The Wall Street Journal said that uers were not told about the tracking which ended in November as US scrutiny of the company dialed up amid claims that it was a Chinese government listening tool.
Apparently, for 15 months, TikTok had been gathering the fixed identifier without users’ knowledge.
Google still failed to plug the hole which is a little odd.
TikTok didn't deny the story it just said:
"Under the leadership of our Chief Information Security Officer (CISO) Roland Cloutier, who has decades of experience in law enforcement and the financial services industry, we are committed to protecting the privacy and safety of the TikTok community. We constantly update our app to keep up with evolving security challenges, and the current version of TikTok does not collect MAC addresses. We have never given any TikTok user data to the Chinese government nor would we do so if asked. We always encourage our users to download the most current version of TikTok."
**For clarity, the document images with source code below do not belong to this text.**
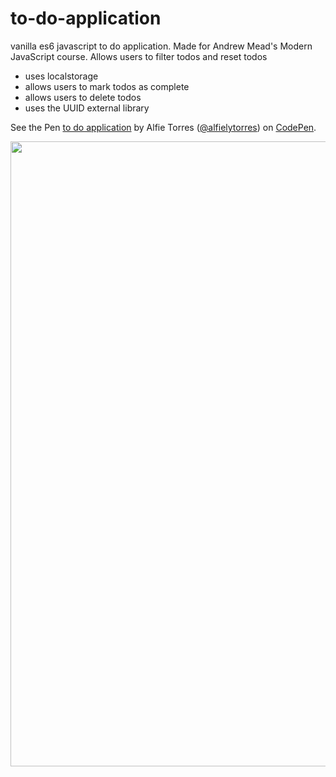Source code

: # to-do-application
vanilla es6 javascript to do application. Made for Andrew Mead's Modern JavaScript course. Allows users to filter todos and reset todos
- uses localstorage
- allows users to mark todos as complete 
- allows users to delete todos
- uses the UUID external library

See the Pen <a href='https://codepen.io/alfielytorres/full/zYrLxBp'>to do application</a> by Alfie Torres (<a href='https://codepen.io/alfielytorres'>@alfielytorres</a>) on <a href='https://codepen.io'>CodePen</a>.

<img src="https://i.imgur.com/8CM8Dsd.gif" width="1000"/>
The US government says that China’s internet security law, which requires firms to provide the Chinese Communist Party with access to user data — hence TikTok’s emphatic denial of passing data. But the existence of the law makes such claims difficult to stick.
France’s data protection watchdog has been investigating TikTok since May, following a user complaint.
The CNIL’s concerns about how the app handled a user request to delete a video have since broadened to encompass issues related to how transparently it communicates with users, as well as to transfers of user data outside the EU — which, in recent weeks, have become even more legally complex in the region.
Compliance with EU rules on data access rights for users and the processing of minors’ information are other areas of stated concern for the regulator.
Under EU law, any fixed identifier (e.g. a MAC address) is treated as personal data — meaning it falls under the bloc’s GDPR data protection framework, which places strict conditions on how such data can be processed, including requiring companies to have a legal basis to collect it in the first place.
If TikTok was concealing its tracking of MAC addresses from users, it’s difficult to imagine what legal basis it could claim — consent would certainly not be possible. The penalties for violating GDPR can be substantial - France’s CNIL slapped Google with a $57 million fine last year under the same framework, for example.